What does Yarosh’s resignation mean? It means that he will no longer be a mediator between the state and the Right Sector’s extreme wing, and will no longer cover up for the violent and aggressive actions of particular members of the Right Sector. What it also means is that the state may have become serious about the threats that the Right Sector pose.
What will the state do?
1. The state may deliver an ultimatum to the Right Sector: either they integrate into the army or the police, or they will be crushed as an illegal armed group. This ultimatum will most likely lead to a split within the Right Sector: some fighters will prefer to join the army/police, some will choose the underground activities. A split into more than two groups is also possible.

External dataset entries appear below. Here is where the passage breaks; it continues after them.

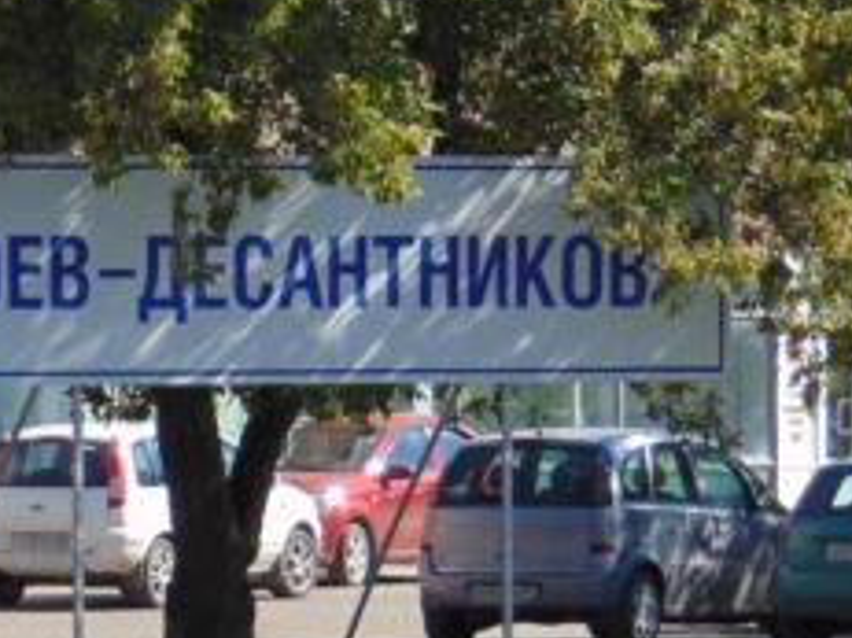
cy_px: 594
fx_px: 11193
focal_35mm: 455
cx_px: -48
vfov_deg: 3.3
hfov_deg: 4.4
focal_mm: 29.5
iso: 80
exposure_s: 1/500
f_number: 4
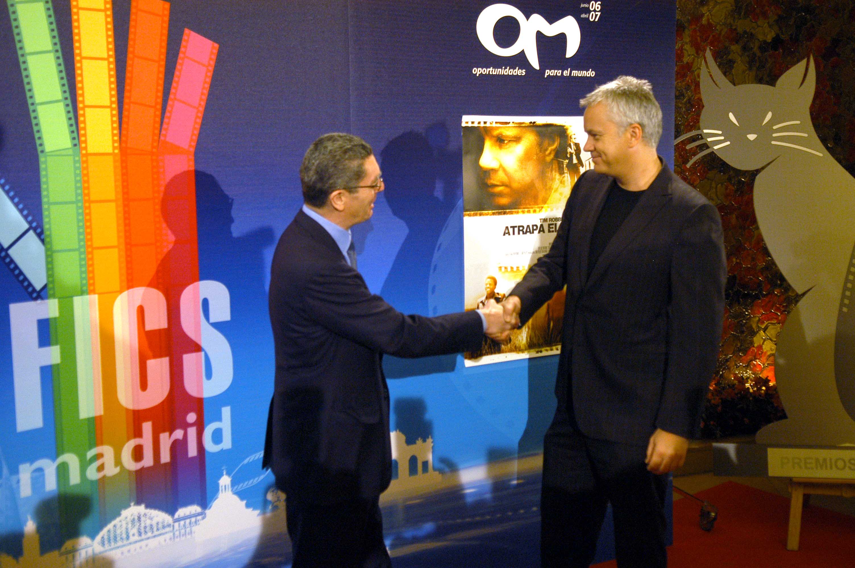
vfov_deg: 34.1
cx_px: 428
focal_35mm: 39
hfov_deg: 49.6
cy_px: 284
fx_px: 925
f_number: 2.8
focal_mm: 26
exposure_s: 1/160
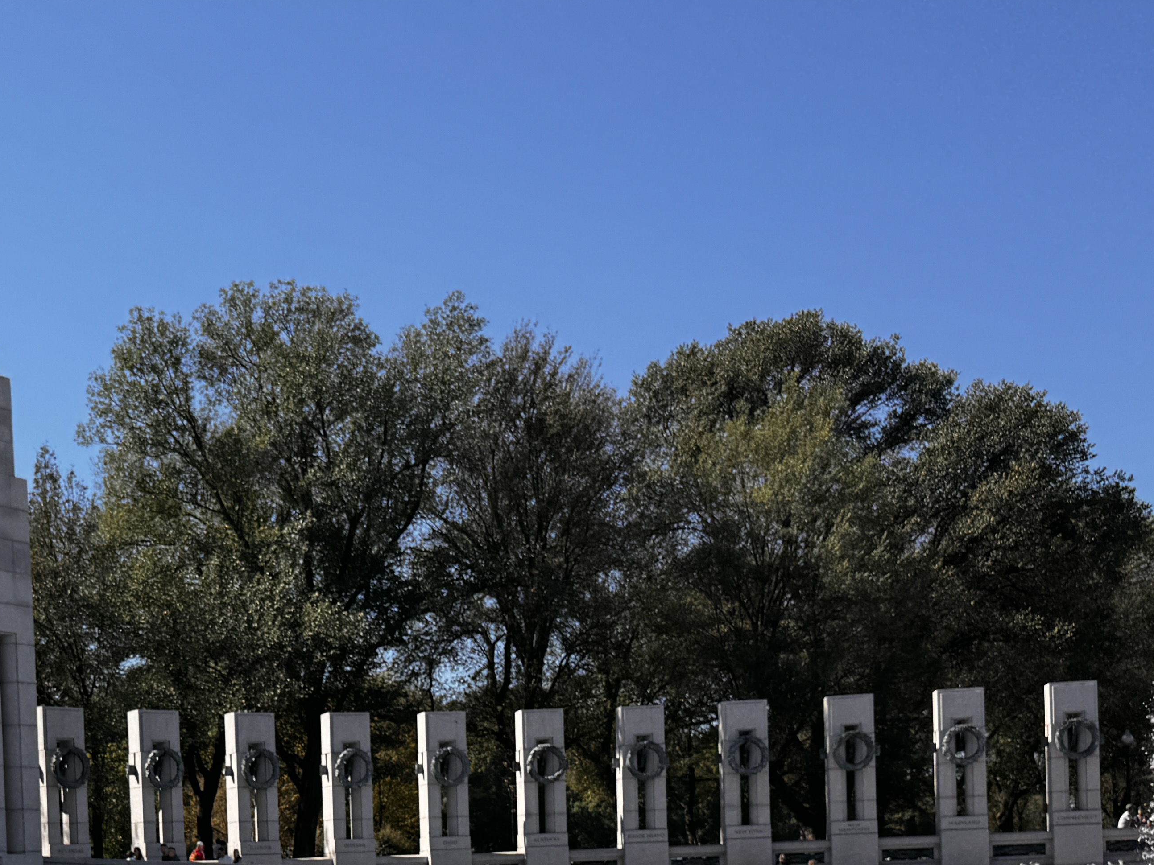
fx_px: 1767
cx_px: 227
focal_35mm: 53
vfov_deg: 25.6
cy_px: 943
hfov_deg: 35.0
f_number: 1.78
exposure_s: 1/4310
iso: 80
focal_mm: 6.76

2. Those who will choose the underground activities will most likely be destroyed. As the destruction of the stubborn fighters of the Right Sector/DUK may lead to a larger revolt against the authorities (dissatisfied fighters of other military units may join this revolt too), the state will:
2.1. wait until the extremists make an obvious mistake that will be perceived by the general public as a legitimate reason for the state to crush them – this can be either a direct attack on the state authorities or a blatant violation of the Minsk II agreement;
2.2. or it will use the security service agents within the extreme wing of the Right Sector to provoke that mistake.